This is a Book: Chapter Nine

And Then There Were None

The street vendor pays no attention to Mary’s hands as she swiftly plucks a copy of today’s newspaper from the stack on his cart and tucks it under her jacket. He can’t, he’s too busy staring at her chest. Dirty rat.

While he’s distracted, I smear a mark onto the side of his cart with soot from the dirty wall of a nearby building. The next time my father’s crew comes out pillaging, they’ll be sure to pay him a visit.

A hand waves in front of my face as I’m finishing the skull and crossbones, and Mary signals that it’s time to go. As soon as we’re far enough away that he can no longer see us, she pulls a wad of fifty pounds from her pocket, shuffling through the paper money with an odd sense of glee that I can relate to well.

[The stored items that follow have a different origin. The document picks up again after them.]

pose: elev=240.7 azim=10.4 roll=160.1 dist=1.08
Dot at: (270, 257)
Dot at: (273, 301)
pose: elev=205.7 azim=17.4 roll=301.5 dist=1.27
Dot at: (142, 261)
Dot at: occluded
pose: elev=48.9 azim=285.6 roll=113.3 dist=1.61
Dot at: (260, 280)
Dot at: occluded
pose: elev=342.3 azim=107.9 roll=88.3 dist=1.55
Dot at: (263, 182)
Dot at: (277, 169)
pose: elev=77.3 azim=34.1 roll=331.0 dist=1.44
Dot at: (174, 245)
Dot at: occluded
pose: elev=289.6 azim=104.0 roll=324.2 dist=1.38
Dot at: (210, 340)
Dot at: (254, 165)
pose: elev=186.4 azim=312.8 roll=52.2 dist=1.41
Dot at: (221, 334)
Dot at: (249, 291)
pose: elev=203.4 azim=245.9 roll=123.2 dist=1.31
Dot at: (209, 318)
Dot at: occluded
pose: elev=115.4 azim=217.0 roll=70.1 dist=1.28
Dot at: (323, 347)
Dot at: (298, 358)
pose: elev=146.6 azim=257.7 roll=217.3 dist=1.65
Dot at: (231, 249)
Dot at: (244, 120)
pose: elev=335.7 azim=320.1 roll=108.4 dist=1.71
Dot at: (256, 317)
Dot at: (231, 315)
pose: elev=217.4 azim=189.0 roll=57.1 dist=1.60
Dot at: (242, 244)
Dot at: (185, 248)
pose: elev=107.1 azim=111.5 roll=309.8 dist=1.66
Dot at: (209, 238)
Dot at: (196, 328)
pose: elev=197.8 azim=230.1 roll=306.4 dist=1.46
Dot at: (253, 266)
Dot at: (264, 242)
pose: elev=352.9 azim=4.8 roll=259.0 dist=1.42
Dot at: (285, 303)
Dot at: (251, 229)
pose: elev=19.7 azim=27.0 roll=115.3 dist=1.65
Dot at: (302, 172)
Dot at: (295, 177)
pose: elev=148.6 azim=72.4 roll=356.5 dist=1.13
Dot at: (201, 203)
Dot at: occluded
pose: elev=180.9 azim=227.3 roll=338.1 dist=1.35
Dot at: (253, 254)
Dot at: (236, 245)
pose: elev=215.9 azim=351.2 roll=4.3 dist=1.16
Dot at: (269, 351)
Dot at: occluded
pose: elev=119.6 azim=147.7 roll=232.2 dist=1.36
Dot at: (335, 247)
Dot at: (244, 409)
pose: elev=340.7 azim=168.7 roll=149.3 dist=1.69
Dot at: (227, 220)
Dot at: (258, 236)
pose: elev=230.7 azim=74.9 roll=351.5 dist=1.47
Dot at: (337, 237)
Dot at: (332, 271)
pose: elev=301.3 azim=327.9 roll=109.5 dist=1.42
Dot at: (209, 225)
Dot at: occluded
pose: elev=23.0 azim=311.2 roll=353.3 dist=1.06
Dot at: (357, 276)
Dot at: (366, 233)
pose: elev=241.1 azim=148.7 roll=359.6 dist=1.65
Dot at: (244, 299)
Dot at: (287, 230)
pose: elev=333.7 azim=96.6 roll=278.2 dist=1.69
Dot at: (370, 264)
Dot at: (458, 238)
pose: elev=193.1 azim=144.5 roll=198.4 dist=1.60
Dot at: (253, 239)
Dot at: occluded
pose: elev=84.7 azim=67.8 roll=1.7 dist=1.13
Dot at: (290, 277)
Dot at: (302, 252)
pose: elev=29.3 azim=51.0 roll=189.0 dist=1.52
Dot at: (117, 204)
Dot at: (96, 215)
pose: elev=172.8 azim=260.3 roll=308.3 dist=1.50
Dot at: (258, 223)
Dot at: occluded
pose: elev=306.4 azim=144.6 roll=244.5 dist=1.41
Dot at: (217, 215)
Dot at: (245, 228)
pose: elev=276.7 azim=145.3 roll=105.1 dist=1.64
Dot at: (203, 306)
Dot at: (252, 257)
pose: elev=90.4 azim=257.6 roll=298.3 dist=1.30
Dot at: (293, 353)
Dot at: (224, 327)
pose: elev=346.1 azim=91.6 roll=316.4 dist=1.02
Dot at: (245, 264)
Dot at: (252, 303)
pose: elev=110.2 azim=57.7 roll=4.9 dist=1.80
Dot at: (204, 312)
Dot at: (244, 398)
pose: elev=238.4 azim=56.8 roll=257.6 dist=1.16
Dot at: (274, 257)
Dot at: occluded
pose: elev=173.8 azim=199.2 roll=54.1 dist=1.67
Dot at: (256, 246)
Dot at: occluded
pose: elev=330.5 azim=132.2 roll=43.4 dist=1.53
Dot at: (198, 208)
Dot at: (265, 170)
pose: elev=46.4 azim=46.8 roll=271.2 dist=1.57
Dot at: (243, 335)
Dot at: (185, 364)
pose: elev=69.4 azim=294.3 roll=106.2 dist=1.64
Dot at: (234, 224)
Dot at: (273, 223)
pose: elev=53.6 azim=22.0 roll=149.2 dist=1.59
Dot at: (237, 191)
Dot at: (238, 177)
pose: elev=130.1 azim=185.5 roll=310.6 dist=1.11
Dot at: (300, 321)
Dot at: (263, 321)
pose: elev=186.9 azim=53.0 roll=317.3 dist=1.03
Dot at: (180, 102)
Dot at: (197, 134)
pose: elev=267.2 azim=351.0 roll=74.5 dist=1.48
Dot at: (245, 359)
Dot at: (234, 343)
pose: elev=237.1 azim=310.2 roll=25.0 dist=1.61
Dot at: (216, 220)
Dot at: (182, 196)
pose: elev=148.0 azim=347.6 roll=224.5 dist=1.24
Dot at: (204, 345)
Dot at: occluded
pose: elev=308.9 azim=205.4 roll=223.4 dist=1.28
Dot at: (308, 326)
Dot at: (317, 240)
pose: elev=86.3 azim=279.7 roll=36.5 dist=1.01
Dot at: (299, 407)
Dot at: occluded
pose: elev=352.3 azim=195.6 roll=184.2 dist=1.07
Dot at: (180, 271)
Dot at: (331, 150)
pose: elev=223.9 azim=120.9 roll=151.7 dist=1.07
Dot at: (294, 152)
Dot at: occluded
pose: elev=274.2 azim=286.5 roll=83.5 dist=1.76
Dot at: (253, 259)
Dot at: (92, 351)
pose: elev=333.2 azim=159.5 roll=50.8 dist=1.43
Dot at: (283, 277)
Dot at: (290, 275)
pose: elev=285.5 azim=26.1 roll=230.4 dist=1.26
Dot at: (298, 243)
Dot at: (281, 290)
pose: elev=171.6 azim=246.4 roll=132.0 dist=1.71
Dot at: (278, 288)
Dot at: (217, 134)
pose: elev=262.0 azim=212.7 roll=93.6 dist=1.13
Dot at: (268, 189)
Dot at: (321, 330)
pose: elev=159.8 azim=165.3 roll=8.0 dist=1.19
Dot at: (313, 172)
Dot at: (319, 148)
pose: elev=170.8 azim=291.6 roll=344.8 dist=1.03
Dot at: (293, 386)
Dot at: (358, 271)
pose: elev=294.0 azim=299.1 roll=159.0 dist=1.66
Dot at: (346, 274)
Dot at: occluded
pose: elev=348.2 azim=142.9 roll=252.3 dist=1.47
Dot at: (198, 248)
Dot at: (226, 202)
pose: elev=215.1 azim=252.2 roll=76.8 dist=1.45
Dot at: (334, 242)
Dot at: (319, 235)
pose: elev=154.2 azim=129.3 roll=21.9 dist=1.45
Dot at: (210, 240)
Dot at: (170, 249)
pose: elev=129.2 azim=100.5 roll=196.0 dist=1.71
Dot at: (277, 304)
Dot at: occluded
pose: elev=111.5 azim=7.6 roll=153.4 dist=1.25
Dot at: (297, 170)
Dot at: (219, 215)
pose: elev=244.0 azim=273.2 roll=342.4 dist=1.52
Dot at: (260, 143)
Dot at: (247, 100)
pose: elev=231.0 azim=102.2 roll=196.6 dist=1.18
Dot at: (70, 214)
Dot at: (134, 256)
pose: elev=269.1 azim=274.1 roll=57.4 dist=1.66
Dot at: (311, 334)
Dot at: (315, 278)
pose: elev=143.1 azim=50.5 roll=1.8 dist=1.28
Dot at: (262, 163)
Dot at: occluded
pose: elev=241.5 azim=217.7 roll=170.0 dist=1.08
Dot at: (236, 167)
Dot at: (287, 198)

“That will teach him.” She smiles deviously. Replacing the money in her pocket, she pulls out the paper and begins shuffling through it.

“He’s not alive, it’s impossible. I saw him,” I say irritably, tugging at one of my ripped sleeves. “He was dead. Deader than dead.”

“What’s deader than dead?” Mary asks dryly.

“A rock?”

She cocks an eyebrow, shaking her head at my obviously stupid comparison, but she doesn’t say anything, and I find that concerning. She usually tells me when what I say is ridiculous, or at the very least she reminds me that I’m dead and she doesn’t have to listen to me.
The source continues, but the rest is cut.